A 20 year old with a $166 a month subsidy in a low cost region can buy a 60% to 75% Actuarial Value plan. A 64 year old in a high cost region with a $333 a month subsidy and a 5:1 age band can afford a 30% AV plan with a $15,000 to $20,000 deductible.
Administrative costs are a bear for insurers. My former jobs at UPMC barely scaled. For my last position there, they needed one of me for every hundred thousand covered lives. For my first position at UPMC, they needed one of me for every half million lives but hey needed one of me after the first 5,000 to 10,000 covered lives. There is a fairly large bolus of costs that have to be absorbed to sell the first policy that are minimally variant. After that there are variable costs of claims processing, authorization, appeals, and member services. Younger and healthy patients tend to have a lower cost of maintenance than older or sicker members.

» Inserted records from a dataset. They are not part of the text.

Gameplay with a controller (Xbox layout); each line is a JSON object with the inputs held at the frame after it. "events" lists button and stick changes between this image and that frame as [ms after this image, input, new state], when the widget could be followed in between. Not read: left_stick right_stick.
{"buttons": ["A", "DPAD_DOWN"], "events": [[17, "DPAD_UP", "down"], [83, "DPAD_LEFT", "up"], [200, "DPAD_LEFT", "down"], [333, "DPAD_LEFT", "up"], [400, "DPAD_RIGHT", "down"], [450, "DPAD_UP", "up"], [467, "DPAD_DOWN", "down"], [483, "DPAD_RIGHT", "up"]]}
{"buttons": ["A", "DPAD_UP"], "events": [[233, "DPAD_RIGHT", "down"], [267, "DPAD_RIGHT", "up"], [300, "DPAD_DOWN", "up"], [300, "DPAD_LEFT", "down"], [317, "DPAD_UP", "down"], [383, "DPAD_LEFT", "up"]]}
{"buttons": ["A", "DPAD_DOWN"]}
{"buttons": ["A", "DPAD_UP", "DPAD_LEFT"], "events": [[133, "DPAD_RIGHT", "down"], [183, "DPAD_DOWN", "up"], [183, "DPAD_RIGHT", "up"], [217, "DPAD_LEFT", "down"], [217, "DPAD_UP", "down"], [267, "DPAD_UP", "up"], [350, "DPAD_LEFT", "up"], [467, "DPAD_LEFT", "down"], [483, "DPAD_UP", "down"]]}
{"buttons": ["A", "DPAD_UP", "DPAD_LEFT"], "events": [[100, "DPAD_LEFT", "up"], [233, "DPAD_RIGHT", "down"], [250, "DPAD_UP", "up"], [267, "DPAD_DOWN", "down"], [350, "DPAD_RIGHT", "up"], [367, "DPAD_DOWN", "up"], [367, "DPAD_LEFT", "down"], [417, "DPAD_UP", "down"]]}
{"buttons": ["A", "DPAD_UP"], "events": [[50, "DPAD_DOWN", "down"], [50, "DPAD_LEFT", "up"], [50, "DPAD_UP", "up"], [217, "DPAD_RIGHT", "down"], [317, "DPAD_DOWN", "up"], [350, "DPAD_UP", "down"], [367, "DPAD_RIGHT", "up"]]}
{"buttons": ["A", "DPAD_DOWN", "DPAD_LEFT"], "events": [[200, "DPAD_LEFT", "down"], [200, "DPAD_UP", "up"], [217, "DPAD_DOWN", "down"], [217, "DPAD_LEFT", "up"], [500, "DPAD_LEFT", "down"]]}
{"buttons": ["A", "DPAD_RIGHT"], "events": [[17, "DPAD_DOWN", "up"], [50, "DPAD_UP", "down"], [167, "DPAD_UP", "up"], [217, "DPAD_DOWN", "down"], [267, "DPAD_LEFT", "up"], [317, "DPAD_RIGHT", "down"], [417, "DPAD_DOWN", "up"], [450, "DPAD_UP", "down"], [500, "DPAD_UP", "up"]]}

People who never use their insurance outside of hit by the bus events don’t call, they don’t appeal their denials and they don’t send claims to get reprocessed because the bucket accumulators aren’t working right. Sixty year olds have already gotten hit by the bus of age. They use more administrative services to manage their care. And the health insurer uses more administrative resources to either deny care or direct care to lower cost or more efficient pathways.
Insurers can make money on a cherry picked low actuarial value covered population. That was the business model of the individual market. But the combination of high need patients and high administrative costs means making a bundle on selling minimal plans that are priced at the subsidy point a hard way to make unusually large profits. It could be profitable for some insurers but it will be a grind.